REVEALED: Research claims a former crypto CEO hacked The DAO in 2016

REVEALED: Research claims a former crypto CEO hacked The DAO in 2016

Laura Shin says that investigations point to former TenX CEO as the man behind the hack on The DAO.
The alleged hacker has reportedly denied the accusation.

Crypto journalist Laura Shin says that extended research and investigation around the infamous hack on The DAO in 2016 was able to unearth the identity of the hacker as one Toby Hoenisch, an apparent well-known figure within the crypto space.

The senior Forbes contributor revealed she worked with blockchain analytics firm Chainalysis to trace the DAO funds’ movement.

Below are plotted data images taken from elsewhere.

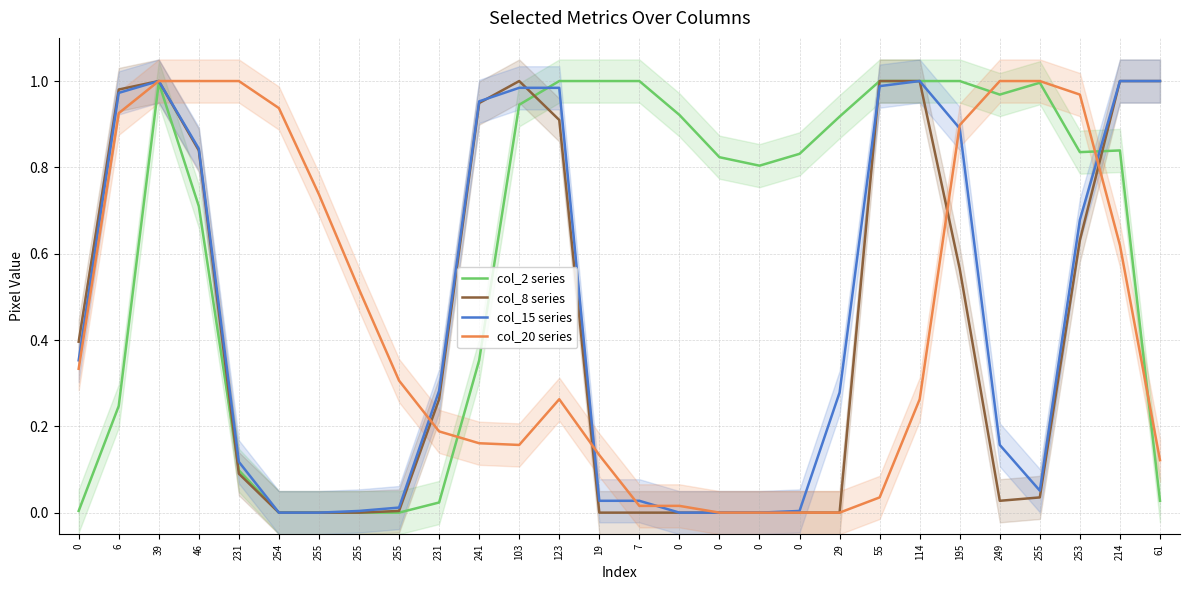

What is the difference between the maximum and minimum values in the col_15 series series?

1.0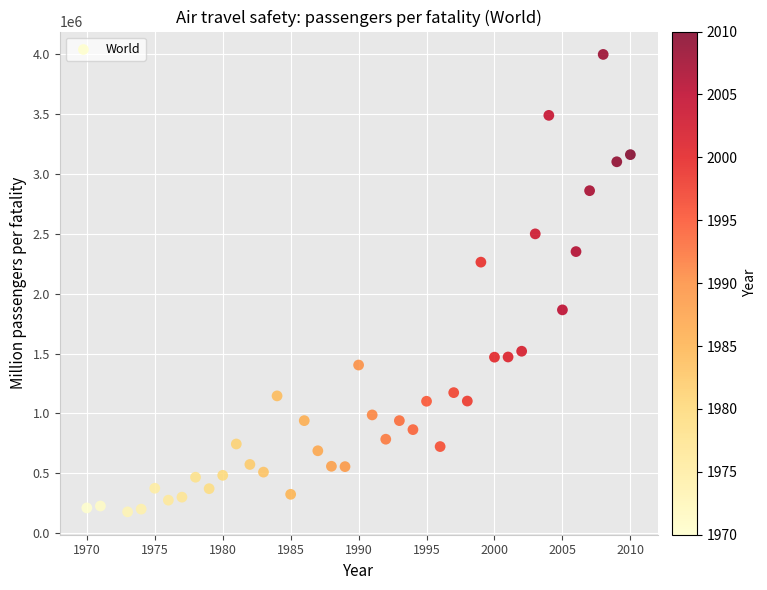

What is the range of Y values (max minus min)?

3823492.4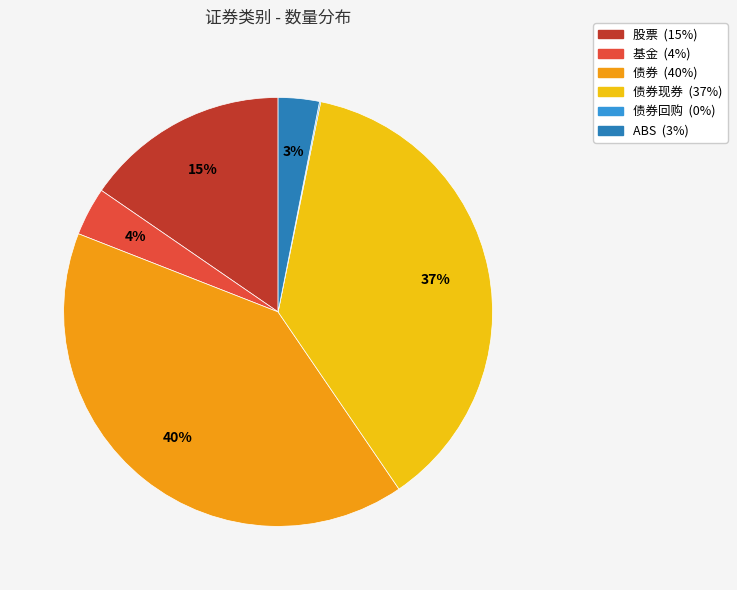

To the nearest percent, what is the difference between the largest and smallest slice percentages?

40%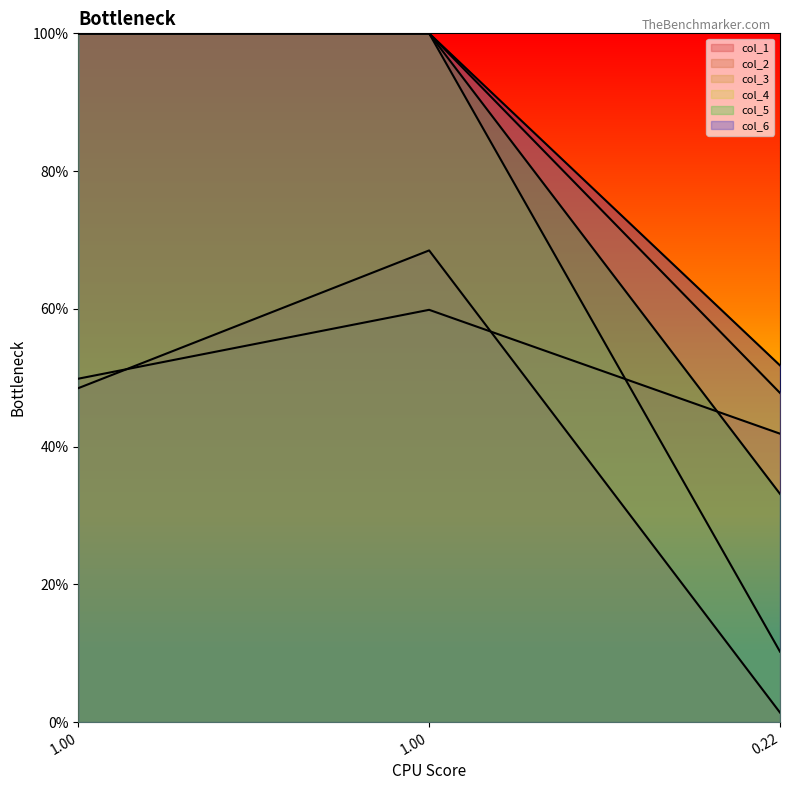

True or false: col_5 has a value of 1.0 at 1.00.

True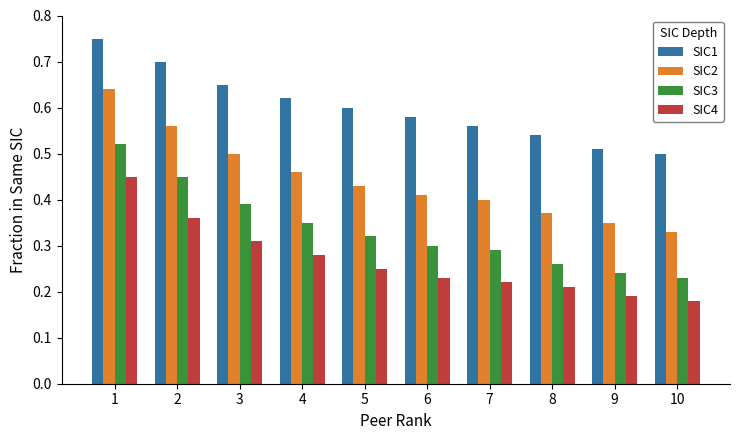

How many groups of bars are there?

10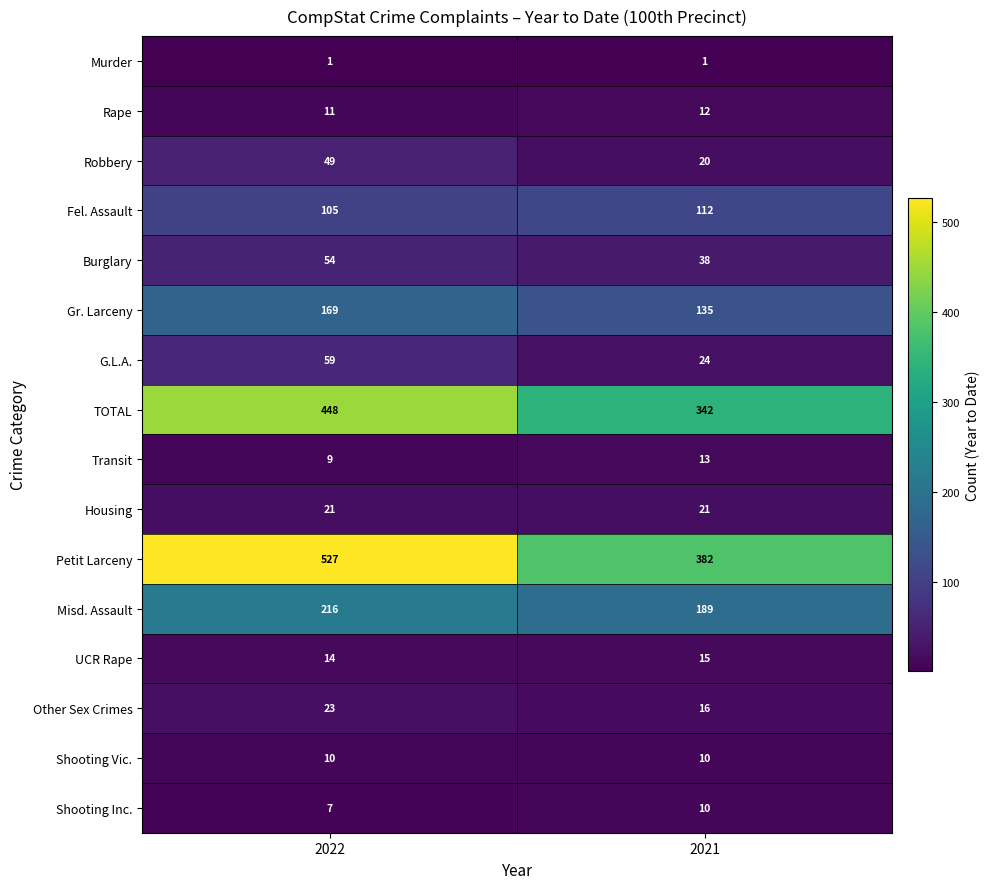

Which series has the largest range (max minus min)?

Petit Larceny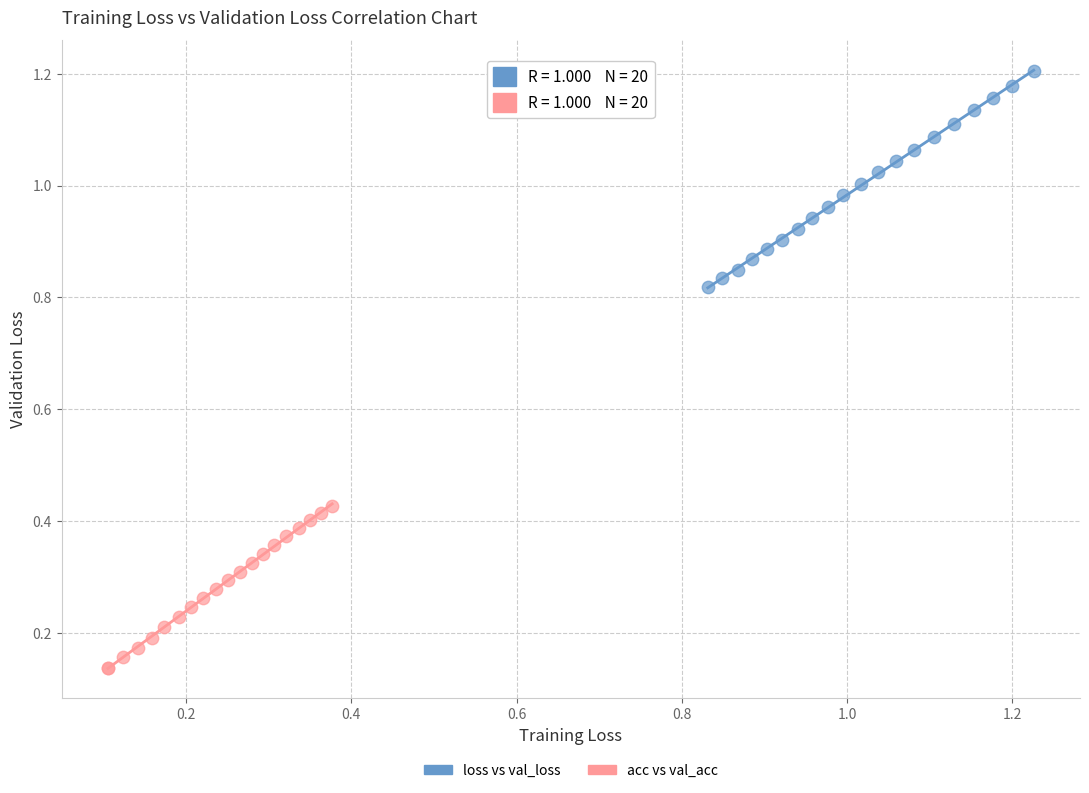

Which series reaches the maximum Y coordinate?

loss vs val_loss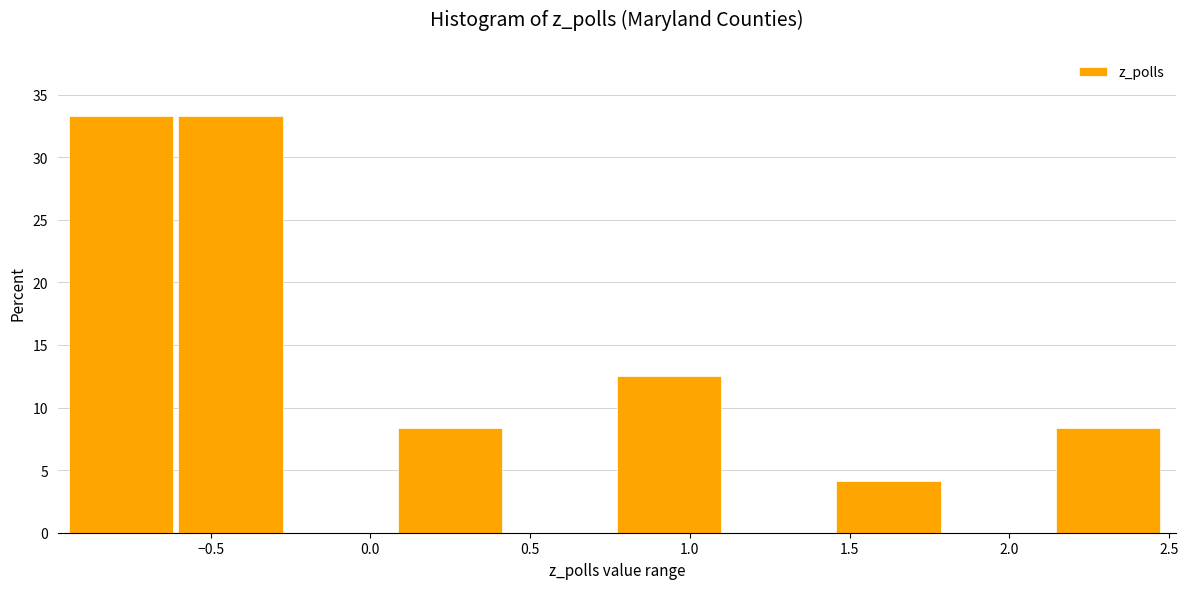

Reading left to right, list every bar in this chart as the range it spans on the x-axis followed by its height. Neither the bar edges nor the heights are printed on the chart, so give them approximately, as read against the axes.

-0.95 to -0.60: 33.5
-0.60 to -0.25: 33.5
-0.25 to 0.10: 0
0.10 to 0.45: 8.5
0.45 to 0.75: 0
0.75 to 1.10: 12.5
1.10 to 1.45: 0
1.45 to 1.80: 4.0
1.80 to 2.15: 0
2.15 to 2.50: 8.5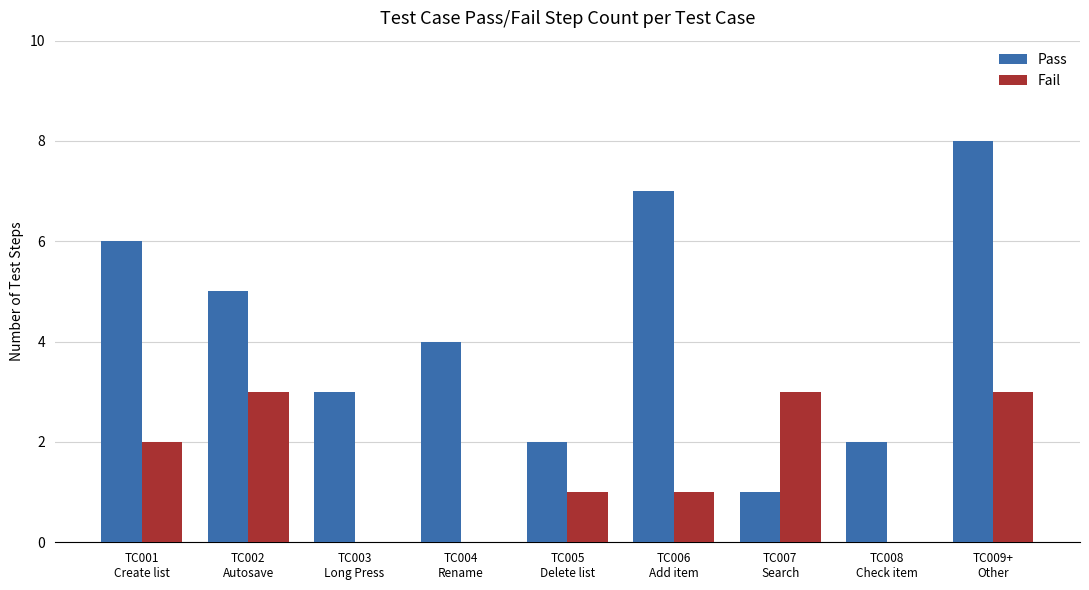

Is the value of Fail at TC005
Delete list greater than the value of Pass at TC004
Rename?

No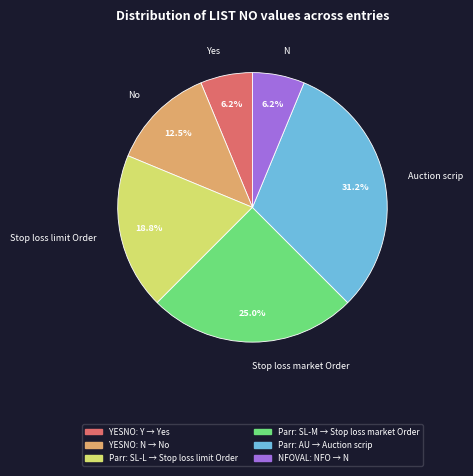

Is there a majority slice in this chart?

No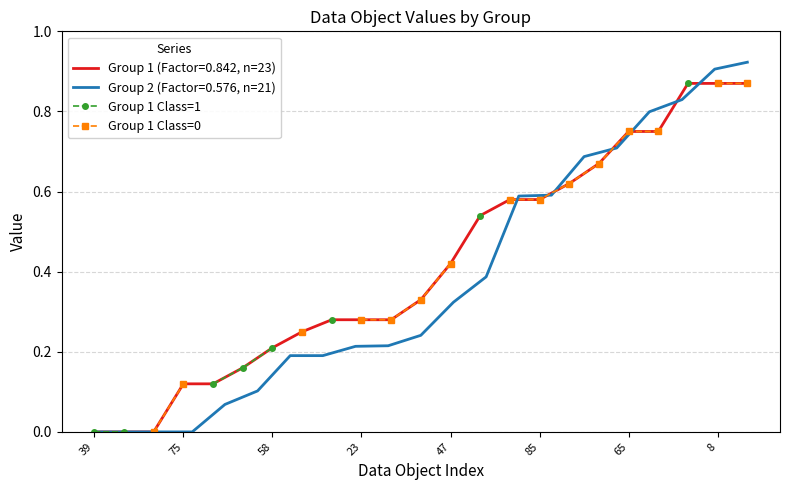

True or false: Group 1 Class=0 and Group 1 Class=1 intersect in this chart.

False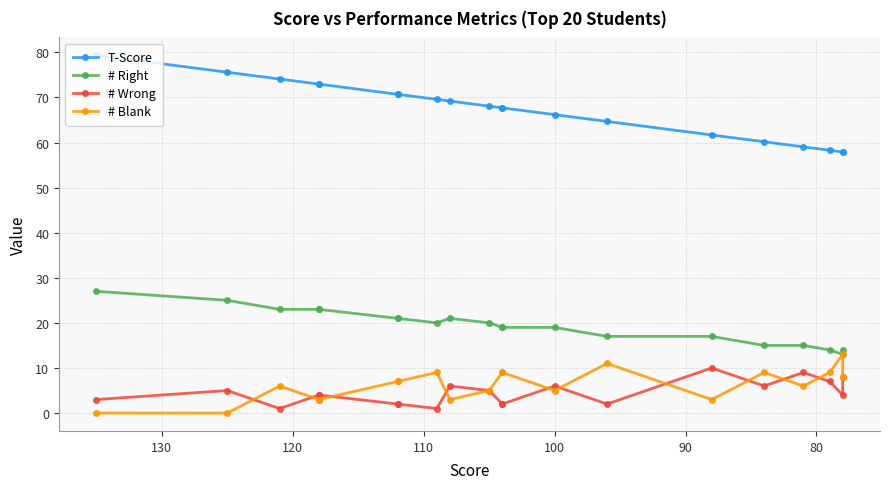

What is the maximum value for # Right?

27.0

Who hacked The DAO? My exclusive investigation, built on the reporting for my new book, The Cryptopians: Idealism, Greed, Lies, and the Making of the First Big Cryptocurrency Craze, appears to point to Toby Hoenisch, a 36-year-old programmer who grew up in Austria and was living in Singapore at the time of the hack,” Shin wrote in an article published Tuesday, February 22.

Shin adds that Hoenisch has until the articles’ publication a well-known figure whose crypto profile includes being the co-founder and CEO of TenX, an $80 million initial coin offering (ICO) project that failed to live up to expectations.

The alleged hacker denies DAO hack

According to Shin’s article, Hoenisch has denied being the hacker behind the 2016 attack that saw The DAO lose 3.64 million ETH tokens.

Hoenisch is said to have replied to an email detailing his role by saying that the “statement and conclusion” indicated were “factually inaccurate.”

But investigations by Shin and blockchain analytics platform Chainalysis, tracking a 50 BTC transaction to a Wasabi Wallet was able to unmask the hacker as Hoenisch.

Per the research, Chainalysis was able to use never-before-revealed monitoring technology to “de-mix” the bitcoins and trace them to four exchanges.

Blockchain research helps identify hacked funds

From one of the exchanges, the alleged hacker swapped the BTC for the privacy coin Grin. These tokens were then sent to a Grin node that analysis showed as grin.toby.ai. The IP address of this particular node was also connected to other nodes such as ln.toby.ai and lnd.ln.toby.ai, with another linked to TenX.

For anyone who was into crypto in June 2017, this name may ring a bell. That month, as the ICO craze was reaching its initial peak, there was an $80 million ICO named TenX. The CEO and cofounder used the handle @tobyai on AngelList, Betalist, GitHub, Keybase, LinkedIn, Medium, Pinterest, Reddit, StackOverflow, and Twitter. His name was Toby Hoenisch.

Apart from these “links”, Shin says Hoenisch had been an active individual around The DAO, severally emailing the platform’s developers Slock.it.

The story has just broken after Shin’s book was published and it is now likely a lot more could be revealed, including from those Hoenisch emailed.

The DAO remains one of the largest thefts in the crypto space, even though the hacker never managed to cash out all the stolen funds. At the time in 2016, The DAO’s stolen funds amounted to about $60 million.

Today, that would be nearly $10 billion following Ether (ETH) prices rallying from lows of $20 then.